# Reading text
◆ ◆ ◆ ◆
# Help with show goat



## Sowells (Feb 9, 2016)

We have a weather who weights 100 last week and our show is in 36 days we were feeding 2lb a day but have dropped back to 1 our show is in 35 days and has a weight limit of 116 lbs we run 2 times a day till goat is painting... was told to get fitter 35 and depth charge...when and how do I need to feed??? Or any other suggestions he is not really fat a large frame goat:anyone go thanks for help...the goat is a March 28th baby if you need to know that.


----------



## loggyacreslivestock (Mar 5, 2013)

Fitter will hold him. On the tub there are instructions on how much to feed. You replace some of your grain with the same amount of fitter. Don't go depth charge. It's all fat and will gain pounds.


----------



## loggyacreslivestock (Mar 5, 2013)

I have also used Full Tank to hold them at a certain weight.


----------



## Sowells (Feb 9, 2016)

Yes I'm 100 lbs and limit is 116 with 36 days to go
I was worried about the depth charge but they said with the filler 35 it was fine but they had never done this and so I was just wondering and didn't know how long before show should we feed it?


----------



## loggyacreslivestock (Mar 5, 2013)

Put him on it when he is at the weight you want to keep him. At this point, I'd say today.


----------



## WalnutRidge (May 20, 2013)

What type of goat? Our fair wouldn't allow us to use a goat that's that old in a market class we breed for January kids and are at 85+\- by third week of july


----------



## Sowells (Feb 9, 2016)

Our have to have milk teeth in December and must weight 65lb he is a boar goat


----------



## Sowells (Feb 9, 2016)

What about the depth charge? Should we even feed it?


----------



## loggyacreslivestock (Mar 5, 2013)

I wouldnt, but that's up to you. Ask the feed dealer. They can better guide you.


----------



## amanda5858 (Aug 3, 2015)

Do you have any photos?


----------
◆ ◆ ◆ ◆
# Data extract
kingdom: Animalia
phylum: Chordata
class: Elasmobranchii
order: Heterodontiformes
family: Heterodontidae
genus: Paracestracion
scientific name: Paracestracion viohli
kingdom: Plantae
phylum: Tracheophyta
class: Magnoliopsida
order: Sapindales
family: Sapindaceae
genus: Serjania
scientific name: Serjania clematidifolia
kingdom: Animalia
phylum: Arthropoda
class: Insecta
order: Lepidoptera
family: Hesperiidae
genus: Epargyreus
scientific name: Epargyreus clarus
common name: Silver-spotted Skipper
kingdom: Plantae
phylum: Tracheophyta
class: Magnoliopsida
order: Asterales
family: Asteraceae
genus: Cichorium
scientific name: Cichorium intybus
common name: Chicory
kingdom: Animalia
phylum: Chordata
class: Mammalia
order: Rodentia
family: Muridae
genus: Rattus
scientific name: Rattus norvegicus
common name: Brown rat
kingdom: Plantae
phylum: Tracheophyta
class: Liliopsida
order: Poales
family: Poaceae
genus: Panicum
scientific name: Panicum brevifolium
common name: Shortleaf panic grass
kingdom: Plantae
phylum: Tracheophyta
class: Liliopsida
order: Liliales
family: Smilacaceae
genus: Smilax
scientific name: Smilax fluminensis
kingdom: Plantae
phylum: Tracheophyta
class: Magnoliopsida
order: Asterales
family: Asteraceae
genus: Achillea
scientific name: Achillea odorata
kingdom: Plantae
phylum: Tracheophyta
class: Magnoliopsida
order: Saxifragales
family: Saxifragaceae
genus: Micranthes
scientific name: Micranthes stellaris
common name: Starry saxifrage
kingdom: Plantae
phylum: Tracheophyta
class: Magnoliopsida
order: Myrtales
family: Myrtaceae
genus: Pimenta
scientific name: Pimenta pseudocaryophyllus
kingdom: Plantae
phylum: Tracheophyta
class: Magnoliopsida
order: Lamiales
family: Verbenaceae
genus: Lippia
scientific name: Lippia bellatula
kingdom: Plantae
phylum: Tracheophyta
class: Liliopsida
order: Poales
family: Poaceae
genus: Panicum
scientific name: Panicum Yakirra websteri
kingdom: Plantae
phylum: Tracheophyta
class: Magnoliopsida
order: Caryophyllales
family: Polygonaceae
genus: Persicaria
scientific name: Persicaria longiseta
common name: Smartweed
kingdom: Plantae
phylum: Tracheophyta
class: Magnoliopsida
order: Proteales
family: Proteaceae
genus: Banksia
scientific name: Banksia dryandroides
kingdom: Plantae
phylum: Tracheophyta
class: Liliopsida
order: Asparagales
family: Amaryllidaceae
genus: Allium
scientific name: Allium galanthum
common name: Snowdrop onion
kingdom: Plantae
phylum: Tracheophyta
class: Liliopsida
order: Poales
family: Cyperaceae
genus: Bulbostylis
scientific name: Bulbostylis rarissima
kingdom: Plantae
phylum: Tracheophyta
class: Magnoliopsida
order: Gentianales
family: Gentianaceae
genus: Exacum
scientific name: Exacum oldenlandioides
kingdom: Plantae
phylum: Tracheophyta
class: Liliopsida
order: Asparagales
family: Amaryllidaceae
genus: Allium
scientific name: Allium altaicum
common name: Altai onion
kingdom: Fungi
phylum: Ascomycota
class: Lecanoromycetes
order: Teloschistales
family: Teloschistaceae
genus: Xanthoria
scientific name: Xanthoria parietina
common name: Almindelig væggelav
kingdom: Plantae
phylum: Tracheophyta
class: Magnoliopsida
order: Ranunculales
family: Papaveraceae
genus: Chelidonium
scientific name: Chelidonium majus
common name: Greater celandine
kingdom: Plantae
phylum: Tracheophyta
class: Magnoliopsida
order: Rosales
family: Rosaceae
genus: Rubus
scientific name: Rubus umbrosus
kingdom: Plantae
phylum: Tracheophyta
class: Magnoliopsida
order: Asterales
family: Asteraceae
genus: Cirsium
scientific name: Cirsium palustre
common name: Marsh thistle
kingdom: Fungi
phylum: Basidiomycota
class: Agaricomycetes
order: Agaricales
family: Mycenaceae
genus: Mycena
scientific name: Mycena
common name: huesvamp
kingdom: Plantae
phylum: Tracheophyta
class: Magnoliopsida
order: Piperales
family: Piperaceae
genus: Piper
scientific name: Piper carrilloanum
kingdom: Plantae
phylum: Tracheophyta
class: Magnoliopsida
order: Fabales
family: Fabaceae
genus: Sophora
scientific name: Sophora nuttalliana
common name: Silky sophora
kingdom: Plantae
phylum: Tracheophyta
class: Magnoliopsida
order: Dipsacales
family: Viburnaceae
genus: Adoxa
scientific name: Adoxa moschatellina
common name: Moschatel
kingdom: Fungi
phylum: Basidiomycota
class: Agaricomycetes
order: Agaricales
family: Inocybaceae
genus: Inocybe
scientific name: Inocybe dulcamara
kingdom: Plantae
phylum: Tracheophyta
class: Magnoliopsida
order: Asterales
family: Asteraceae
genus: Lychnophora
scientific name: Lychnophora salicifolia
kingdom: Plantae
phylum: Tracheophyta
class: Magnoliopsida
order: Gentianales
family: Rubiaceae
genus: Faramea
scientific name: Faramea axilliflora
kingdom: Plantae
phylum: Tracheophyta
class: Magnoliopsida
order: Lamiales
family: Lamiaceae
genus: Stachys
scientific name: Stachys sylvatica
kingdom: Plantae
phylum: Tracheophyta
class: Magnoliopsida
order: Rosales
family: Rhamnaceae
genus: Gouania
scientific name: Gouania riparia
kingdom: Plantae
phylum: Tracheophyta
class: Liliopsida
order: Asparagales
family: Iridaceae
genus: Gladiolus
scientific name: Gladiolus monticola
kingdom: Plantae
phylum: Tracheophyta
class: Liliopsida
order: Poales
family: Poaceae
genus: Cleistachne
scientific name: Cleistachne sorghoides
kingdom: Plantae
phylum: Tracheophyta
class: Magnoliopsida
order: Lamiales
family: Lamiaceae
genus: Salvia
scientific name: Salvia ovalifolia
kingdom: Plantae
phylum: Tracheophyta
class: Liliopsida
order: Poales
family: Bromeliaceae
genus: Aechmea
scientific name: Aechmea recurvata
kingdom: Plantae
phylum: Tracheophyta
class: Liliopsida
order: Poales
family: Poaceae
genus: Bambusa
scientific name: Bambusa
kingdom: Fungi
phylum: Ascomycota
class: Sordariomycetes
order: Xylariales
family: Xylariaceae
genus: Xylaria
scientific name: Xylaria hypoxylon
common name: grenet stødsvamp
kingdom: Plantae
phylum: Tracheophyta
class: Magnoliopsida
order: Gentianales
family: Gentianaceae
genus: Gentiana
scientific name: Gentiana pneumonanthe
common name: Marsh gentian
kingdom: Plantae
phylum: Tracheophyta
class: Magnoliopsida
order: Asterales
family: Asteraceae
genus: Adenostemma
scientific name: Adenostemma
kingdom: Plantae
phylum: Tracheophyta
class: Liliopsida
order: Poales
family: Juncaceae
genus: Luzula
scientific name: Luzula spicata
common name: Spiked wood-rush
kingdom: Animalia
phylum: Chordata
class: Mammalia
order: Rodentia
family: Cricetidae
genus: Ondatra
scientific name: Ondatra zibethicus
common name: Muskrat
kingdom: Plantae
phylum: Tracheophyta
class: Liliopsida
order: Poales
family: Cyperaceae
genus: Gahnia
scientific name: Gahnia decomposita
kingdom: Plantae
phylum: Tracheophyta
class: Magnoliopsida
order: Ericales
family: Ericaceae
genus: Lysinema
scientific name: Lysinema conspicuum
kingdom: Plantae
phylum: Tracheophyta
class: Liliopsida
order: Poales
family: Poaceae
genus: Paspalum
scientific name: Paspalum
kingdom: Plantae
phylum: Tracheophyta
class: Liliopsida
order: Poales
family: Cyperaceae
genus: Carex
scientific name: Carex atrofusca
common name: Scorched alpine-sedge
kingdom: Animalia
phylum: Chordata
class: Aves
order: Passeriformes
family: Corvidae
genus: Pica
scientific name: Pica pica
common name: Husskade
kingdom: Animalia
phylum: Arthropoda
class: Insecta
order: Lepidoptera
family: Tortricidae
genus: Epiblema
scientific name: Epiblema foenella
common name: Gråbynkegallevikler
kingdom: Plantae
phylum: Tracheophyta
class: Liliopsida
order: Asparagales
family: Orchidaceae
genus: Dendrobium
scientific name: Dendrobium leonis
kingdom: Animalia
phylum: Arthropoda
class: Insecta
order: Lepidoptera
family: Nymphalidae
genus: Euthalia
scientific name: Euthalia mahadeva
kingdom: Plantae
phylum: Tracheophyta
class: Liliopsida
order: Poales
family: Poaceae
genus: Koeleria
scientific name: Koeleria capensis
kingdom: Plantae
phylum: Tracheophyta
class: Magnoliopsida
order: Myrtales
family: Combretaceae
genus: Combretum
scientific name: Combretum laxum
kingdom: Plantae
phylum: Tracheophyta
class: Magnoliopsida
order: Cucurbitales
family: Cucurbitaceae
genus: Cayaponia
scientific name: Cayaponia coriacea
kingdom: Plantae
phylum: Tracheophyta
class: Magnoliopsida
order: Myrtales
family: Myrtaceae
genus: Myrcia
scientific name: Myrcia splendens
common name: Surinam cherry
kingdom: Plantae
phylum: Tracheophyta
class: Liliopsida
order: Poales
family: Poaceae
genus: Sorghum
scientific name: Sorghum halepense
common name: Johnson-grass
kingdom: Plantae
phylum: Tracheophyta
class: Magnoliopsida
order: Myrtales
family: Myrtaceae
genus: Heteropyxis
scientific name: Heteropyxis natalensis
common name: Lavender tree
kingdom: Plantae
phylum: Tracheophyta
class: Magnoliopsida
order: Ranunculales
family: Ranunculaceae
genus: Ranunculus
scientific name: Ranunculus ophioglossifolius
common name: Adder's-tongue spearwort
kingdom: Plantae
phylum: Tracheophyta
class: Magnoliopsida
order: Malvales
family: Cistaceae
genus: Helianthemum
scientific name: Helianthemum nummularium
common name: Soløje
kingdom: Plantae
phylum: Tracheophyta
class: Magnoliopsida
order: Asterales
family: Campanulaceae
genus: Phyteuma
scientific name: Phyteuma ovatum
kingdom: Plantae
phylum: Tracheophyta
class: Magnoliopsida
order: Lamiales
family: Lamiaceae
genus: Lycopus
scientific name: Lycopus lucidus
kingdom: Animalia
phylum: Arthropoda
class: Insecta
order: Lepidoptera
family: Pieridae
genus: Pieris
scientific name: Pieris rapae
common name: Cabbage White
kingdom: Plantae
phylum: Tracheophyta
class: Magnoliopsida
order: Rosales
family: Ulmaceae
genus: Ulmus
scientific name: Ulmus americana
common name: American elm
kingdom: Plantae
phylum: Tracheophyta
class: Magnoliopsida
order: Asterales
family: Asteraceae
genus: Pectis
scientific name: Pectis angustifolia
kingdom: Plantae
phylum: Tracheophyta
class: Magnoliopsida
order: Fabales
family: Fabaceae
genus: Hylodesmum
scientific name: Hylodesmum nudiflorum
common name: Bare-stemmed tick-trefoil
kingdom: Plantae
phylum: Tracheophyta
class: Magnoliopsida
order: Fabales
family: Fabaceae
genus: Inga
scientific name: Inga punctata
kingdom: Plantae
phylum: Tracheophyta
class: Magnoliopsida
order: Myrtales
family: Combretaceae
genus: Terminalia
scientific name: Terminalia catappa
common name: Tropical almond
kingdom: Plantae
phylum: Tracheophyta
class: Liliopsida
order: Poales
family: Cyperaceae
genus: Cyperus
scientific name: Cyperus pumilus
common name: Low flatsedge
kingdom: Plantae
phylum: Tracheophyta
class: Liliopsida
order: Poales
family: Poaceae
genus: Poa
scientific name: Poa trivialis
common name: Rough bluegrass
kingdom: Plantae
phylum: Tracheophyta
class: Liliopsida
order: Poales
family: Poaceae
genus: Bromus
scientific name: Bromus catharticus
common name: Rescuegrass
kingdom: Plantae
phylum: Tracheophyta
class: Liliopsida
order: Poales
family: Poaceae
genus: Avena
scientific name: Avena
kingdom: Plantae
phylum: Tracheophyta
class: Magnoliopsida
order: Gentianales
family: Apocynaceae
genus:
◆ ◆ ◆ ◆
Reproduce the show goat thread word for word from "Fitter will hold" to "will gain pounds.". The material has no part in this exercise.

# Solved problem
Fitter will hold him. On the tub there are instructions on how much to feed. You replace some of your grain with the same amount of fitter. Don't go depth charge. It's all fat and will gain pounds.